Background Processing
Message processing occurs asynchronously in the background, allowing the API to return immediately while processing continues. The system creates a LangGraph chatbot instance configured with the appropriate model, memory checkpointer, and tools.
Tool Execution
When the agent determines that tools are needed, it requests tool calls. The tools node executes the requested tools, which may involve database queries, web searches, or status updates. Tool results are added to the conversation state and returned to the agent for processing.
Response Generation
After tool execution or when no tools are needed, the agent generates a final response based on the conversation history and any tool results. The response is stored in the database through the checkpointer system and emitted as an event to connected clients.
Completion
Once processing completes, a completion event is emitted and the workflow status is updated. The event queue remains available for a grace period to ensure all clients receive the final events before cleanup.
Error Handling
The system includes comprehensive error handling at multiple levels. Workflow errors are caught and stored as error messages in the database. Error events are emitted to notify clients of failures. The system gracefully handles cases where workflows are stopped by users, preventing unnecessary error messages from being stored.

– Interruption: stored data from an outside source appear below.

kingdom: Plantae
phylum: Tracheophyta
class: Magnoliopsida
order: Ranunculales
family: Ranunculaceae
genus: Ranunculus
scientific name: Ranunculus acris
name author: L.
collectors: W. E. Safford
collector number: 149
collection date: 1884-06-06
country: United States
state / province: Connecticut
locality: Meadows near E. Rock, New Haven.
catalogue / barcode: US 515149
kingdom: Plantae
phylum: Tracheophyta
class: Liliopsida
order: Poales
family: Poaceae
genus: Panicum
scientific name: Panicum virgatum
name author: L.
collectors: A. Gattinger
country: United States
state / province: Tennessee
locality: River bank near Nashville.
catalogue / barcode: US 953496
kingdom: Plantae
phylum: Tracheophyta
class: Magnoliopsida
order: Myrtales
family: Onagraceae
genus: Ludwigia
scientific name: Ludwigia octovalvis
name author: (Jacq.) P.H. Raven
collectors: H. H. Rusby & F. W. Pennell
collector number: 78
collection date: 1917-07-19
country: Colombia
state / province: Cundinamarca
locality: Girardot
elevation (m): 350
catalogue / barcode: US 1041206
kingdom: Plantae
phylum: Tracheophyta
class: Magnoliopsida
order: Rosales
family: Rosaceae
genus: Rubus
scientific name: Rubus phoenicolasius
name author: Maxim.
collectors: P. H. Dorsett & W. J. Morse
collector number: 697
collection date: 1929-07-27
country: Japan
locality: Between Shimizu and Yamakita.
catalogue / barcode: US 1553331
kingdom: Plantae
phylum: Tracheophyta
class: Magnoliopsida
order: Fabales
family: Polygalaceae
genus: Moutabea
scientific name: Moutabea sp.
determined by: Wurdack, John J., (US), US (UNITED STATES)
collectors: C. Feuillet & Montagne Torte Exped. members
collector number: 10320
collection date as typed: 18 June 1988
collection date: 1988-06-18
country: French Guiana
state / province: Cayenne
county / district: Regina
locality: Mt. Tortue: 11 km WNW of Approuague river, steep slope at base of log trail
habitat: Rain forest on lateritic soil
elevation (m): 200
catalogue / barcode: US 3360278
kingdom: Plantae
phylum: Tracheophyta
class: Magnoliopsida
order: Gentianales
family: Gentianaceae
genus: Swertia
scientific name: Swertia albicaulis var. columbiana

Memory and Context Management
The custom checkpointer bridges LangGraph's checkpoint system with the database, ensuring conversation history is preserved. The system intelligently filters messages when storing checkpoints, skipping intermediate tool call requests and only storing final user and assistant messages. This prevents duplicate storage while maintaining complete conversation context.
Multi-Language Support
The system supports multiple languages through configuration. Conversation names are generated in the user's preferred language, and the AI models can process and respond in various languages based on the system prompt and user input.
Scalability Considerations
The asynchronous processing model allows the system to handle multiple concurrent conversations efficiently. Each workflow operates independently with its own event queue and processing task. The database checkpointer ensures state persistence without blocking processing, and the event streaming system efficiently manages multiple client connections per workflow.